La mère se construit donc ainsi librement, en dehors des genres et des familles assignés à sa naissance. “Vous avez des mères, des mères homosexuelles, des pères homosexuels, des frères et sœurs homosexuel·le·s, des oncles homosexuels, etc. Il existe de véritables lignées que vous pouvez suivre et celles-ci remplacent les familles biologiques qui ont souvent renié leurs enfants”, expliquait dans ce même article du Time, Ricky Tucker, auteur du livre “And The Category Is…: Inside New York’s Vogue, House, And Ballroom Community”. La popularité de l’émission de télé-réalité RuPaul’s Drag Race et ses déclinaisons à travers le monde ont largement contribué à ce glissement sémantique dans la culture populaire de la Mother comme symbole d’empouvoirement et de bienveillance. D’autres événements sont venus nourrir dernièrement les nombreuses variations autour de la mère : à l’exposition de l’artiste brésilienne Tarsila do Amaral actuellement présentée au Musée du Luxembourg, le portrait “A Negra” représentant une “mère noire”, nous rappelle l’instrumentalisation des femmes esclavisées et afro-descendantes en tant que nourrices, jusqu’à la fin du XIXe siècle. Invisibilisées dans l’espace public, délaissées par les politiques publiques et cantonnées à rester dans les clous, ce constat violent, les journalistes Johanna Luyssen, Judith Duportail et Aline Laurent-Mayard l’ont fait encore récemment dans leurs essais respectifs Mères Solos et Maternités Rebelles et le podcast “Bienvenu-e Bébé”.
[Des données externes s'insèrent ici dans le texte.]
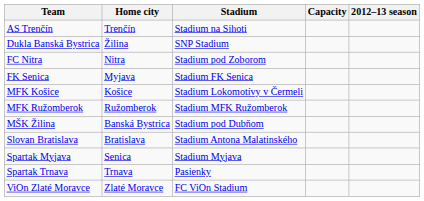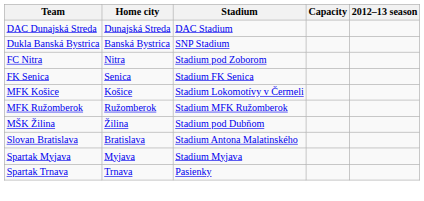- row: AS Trenčín | Trenčín | Stadium na Sihoti
+ row: DAC Dunajská Streda | Dunajská Streda | DAC Stadium
Dukla Banská Bystrica | Home city: Žilina -> Banská Bystrica
FK Senica | Home city: Myjava -> Senica
MŠK Žilina | Home city: Banská Bystrica -> Žilina
Spartak Myjava | Home city: Senica -> Myjava
- row: ViOn Zlaté Moravce | Zlaté Moravce | FC ViOn Stadium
Le portrait “A Negra” de Tarsila do Amaral.

Leur discours, loin des mom-influenceuses parfaites, Trad Wives rétrogrades et dévouées et MILF objectifiées, s’émancipe des injonctions patriarcales et trouve amplement sa place dans les cercles militants queer et féministe, valorisant la notion de “care” (prendre soin) et les systèmes d’entre-aide. Dans son essai paru en 2020 “La puissance des mères”, la politologue et fondatrice du Front des mères (premier syndicat de parents d’élèves des quartiers populaires), Fatima Ouassak montre “le potentiel politique stratégique des mères” et réaffirme que les mères “courage” peuvent soulever des montagnes. Gisèle Pélicot ne nous l’a que trop bien démontré ! Un changement de paradigmes qui séduit la GenZ portée par des qualités dites “maternelles” (bienveillante, empathique, rassurante, protectrice) qu’elle applique à ses ami·e·s et à sa famille choisie, faisant un pied-de-nez à la Girlboss, cet archétype carriériste et arriviste à souhait, érigée en modèle par leurs aîné·e·s les Millenials. Et de donner une nouvelle dimension au féminisme politique en y incluant toutes les mères. Pas sûr que cela aurait plu à Simone de Beauvoir. Pourtant, c’est bien connu, désormais on ne naît pas mère, on le devient.